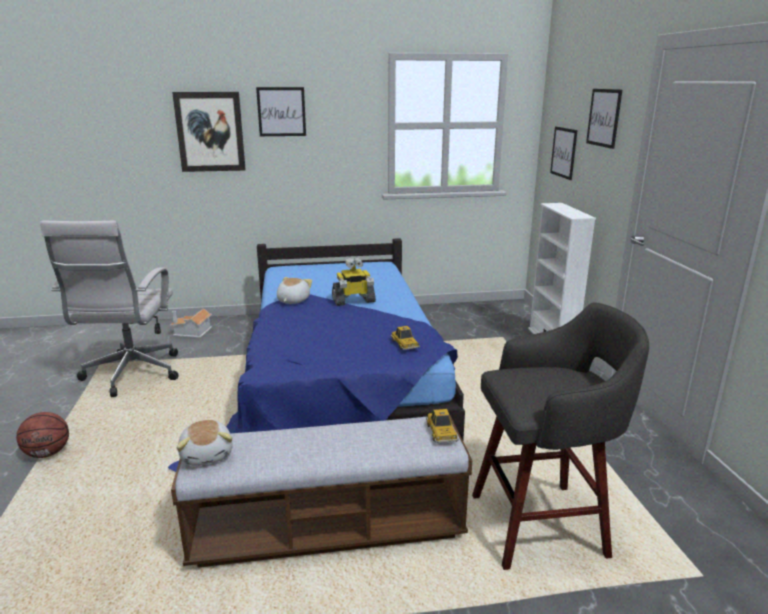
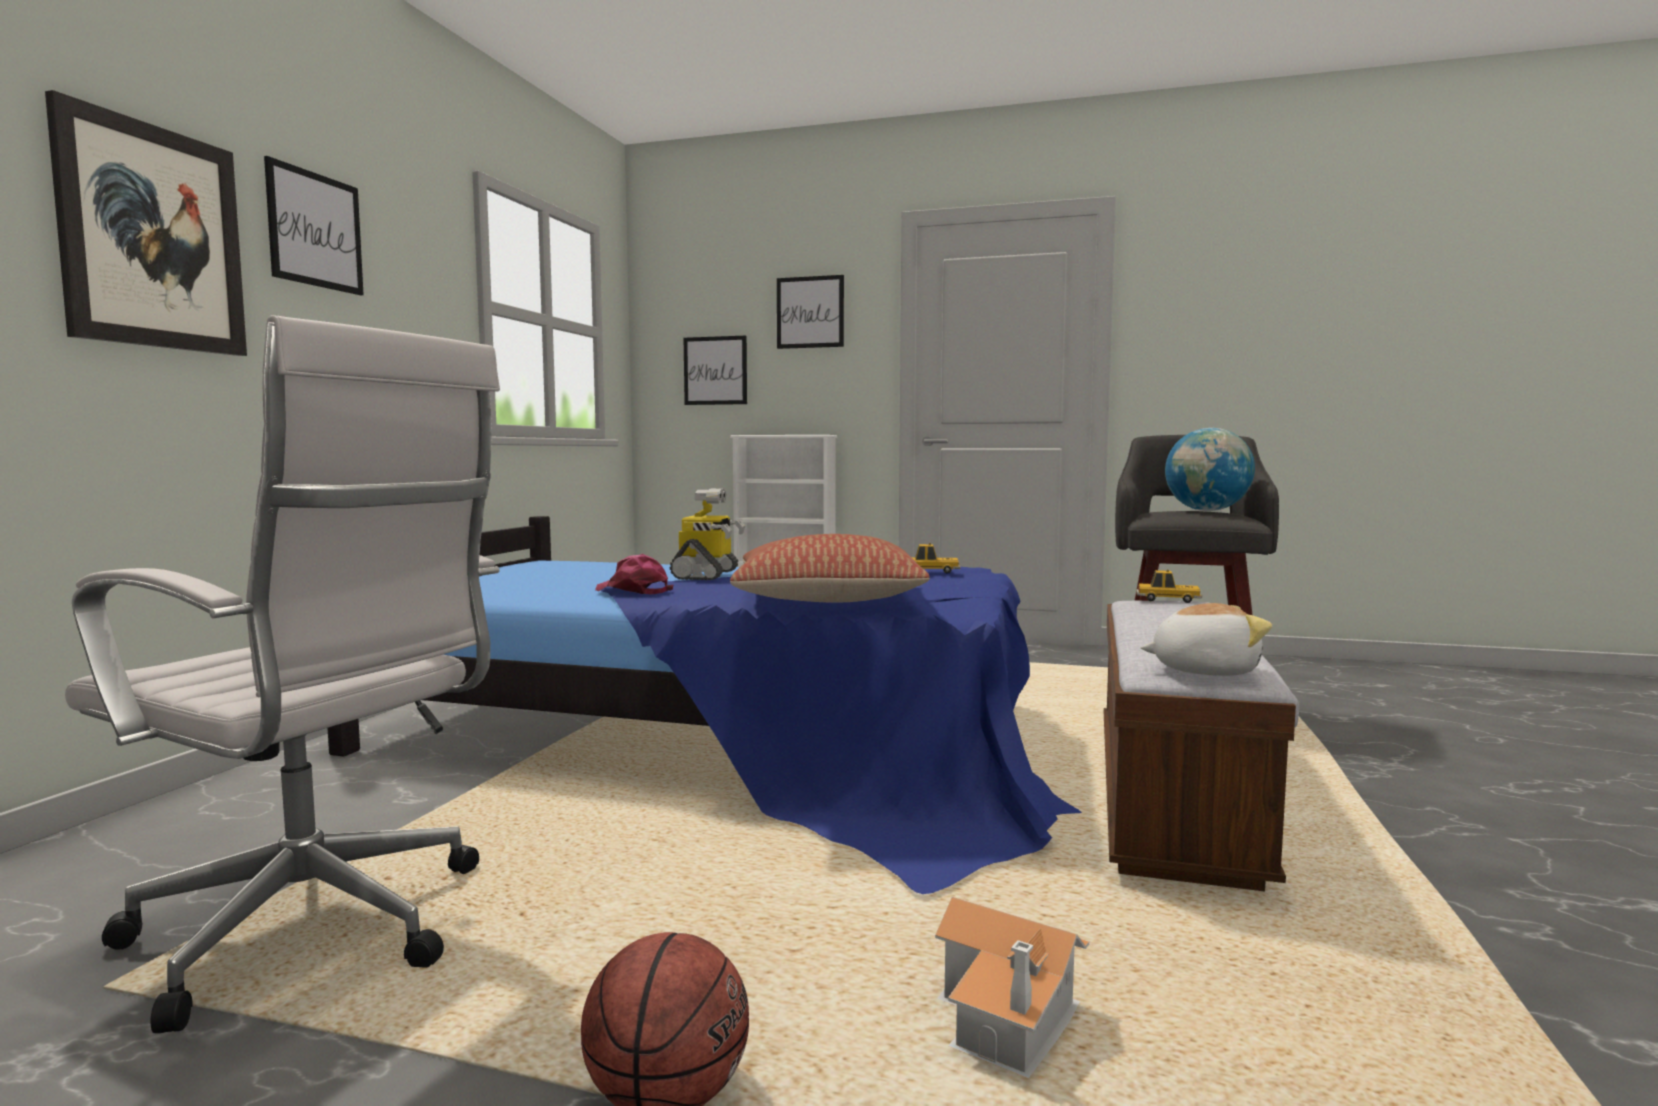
camera: 65 degrees left, 15 degrees down
toy house [170,309,212,338] -> toy house moved to [935,897,1089,1078]
plush toy [277,277,312,304] -> pink cap [595,554,674,595]
none -> pillow [730,534,930,602]
none -> globe [1165,428,1255,511]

☆ ☆ ☆ ☆

EXERCISE » The lines to set down, exactly and with both ends included, run from the one containing "toy house [170,309,212,338]" to the last line of the data above.

ANSWER FOR THE TASK »
toy house [170,309,212,338] -> toy house moved to [935,897,1089,1078]
plush toy [277,277,312,304] -> pink cap [595,554,674,595]
none -> pillow [730,534,930,602]
none -> globe [1165,428,1255,511]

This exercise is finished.